The case was mishandled on several fronts, concluded Justice Therrien. The counsellor who misinterpreted J.T.’s revelation did not meet her professional obligation to fully understand the language spoken by the client. “A helping relationship demands more than a functional mastery of the client’s language,” said Justice Therrien. “In this context, a counsellor has the duty to understand the client’s discourse, with all its subtleties. Each word has a precise meaning and the message cannot be understood in part or poorly decoded.”
The counsellor also “erroneously” breached her confidentiality obligations, added Justice Therrien. Before breaching their confidentiality obligations, a counsellor must “fear” that a client will execute their homicidal ideas before taking appropriate steps. While the counsellor argued that she did not possess the skills to evaluate the risk J.T. represented, Justice Therrien noted that her employer gave her the responsibility to determine the level of potential danger when responding to clients involved in crises. “An EAP client has the right to expect that a counsellor who she confides in has the requisite skills to correctly manage their difficulties,” added Justice Therrien.

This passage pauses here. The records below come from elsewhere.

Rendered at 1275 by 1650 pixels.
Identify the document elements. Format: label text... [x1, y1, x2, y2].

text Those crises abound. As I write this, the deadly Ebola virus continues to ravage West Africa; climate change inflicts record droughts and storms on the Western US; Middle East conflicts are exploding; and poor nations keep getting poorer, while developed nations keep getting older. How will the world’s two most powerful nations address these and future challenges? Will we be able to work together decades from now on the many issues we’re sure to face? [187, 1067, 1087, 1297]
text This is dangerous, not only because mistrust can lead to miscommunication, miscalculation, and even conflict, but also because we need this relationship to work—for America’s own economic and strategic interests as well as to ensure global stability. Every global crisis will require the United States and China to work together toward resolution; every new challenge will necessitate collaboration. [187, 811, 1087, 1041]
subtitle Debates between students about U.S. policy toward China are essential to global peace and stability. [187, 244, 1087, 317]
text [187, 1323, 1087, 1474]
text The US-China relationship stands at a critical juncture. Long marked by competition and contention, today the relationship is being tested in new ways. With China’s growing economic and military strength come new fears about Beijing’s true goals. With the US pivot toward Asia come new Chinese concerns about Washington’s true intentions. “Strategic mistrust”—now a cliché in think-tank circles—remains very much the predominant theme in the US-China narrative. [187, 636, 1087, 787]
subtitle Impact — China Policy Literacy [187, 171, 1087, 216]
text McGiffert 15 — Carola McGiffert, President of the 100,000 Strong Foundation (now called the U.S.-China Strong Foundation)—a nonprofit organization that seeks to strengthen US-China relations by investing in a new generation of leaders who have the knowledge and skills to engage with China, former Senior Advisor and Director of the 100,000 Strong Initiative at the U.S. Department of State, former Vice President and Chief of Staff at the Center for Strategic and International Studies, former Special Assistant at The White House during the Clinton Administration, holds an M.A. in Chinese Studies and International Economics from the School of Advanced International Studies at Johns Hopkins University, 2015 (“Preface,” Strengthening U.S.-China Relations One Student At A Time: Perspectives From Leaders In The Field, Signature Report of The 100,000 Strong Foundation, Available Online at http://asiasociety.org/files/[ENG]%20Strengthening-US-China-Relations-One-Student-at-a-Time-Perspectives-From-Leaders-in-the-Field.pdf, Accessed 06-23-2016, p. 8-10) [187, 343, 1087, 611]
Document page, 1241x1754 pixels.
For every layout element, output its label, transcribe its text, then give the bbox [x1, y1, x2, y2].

But even if the counsellor was justified in believing that J.T. should be evaluated by a doctor or psychiatrist, she failed to follow steps outlined by the EAP policy and Quebec’s Civil Code, pointed out Justice Therrien. Under s. 27 of the Civil Code, a person may be placed under preventative confinement if the danger is grave and immediate, without the authorization of the court, as provided for in the Act respecting the protection of persons whose mental state presents a danger to themselves or to others (Act). However under s. 8 of the Act, a peace officer may, without the authorization of the court, take a person against his will to an institution only if there is no member of a crisis intervention unit available in due time to assess the situation. The EAP policy also states that counsellors are expected to refer patients to the appropriate resources. But the counsellor did not take steps to contact a crisis intervention center and nor she did ask J.T. whether she would consent to going to a hospital and consult with a doctor or psychiatrist.
“One of the interesting things about the case is that the government put in place a policy to avoid these situations and it seems that the employees did not follow the procedures,” remarked Lorquet. “It’s important for employers who implement such policies around confidential information that they train its employees and ensure employees respect such policies.”
The Attorney General of Canada argued that the two EAP employees – even though they worked as a service provider for the government – “represented the employer” and that as a result had the responsibility to ensure the security of the workplace. The social worker’s decision to inform their supervisors was therefore fully justified. But Justice Therrien dismissed the argument, pointing out that the “State cannot invite employees to take advantage of a confidential service for their personal problems and then oblige its counsellors to…divulge information to the employer.”
Justice Therrien concluded that by “illicitly and intentionally” breaching their confidentiality obligations, the two EAP employees as well as the federal government infringed J.T.’s rights under the Canadian Charter of Rights and Freedoms. Justice Therrien awarded J.T., a self-represented litigant, nearly $175,000, including $109,000 for loss of salary, $60,000 for breaching her integrity, and $8,000 in expert fees.
“The issue of confidential information in the workplace is continuously evolving, and represents a risk to employers,” noted Lorquet. “Employers who implement an employee assistance program have an obligation to ensure that its employees are trained and qualified.”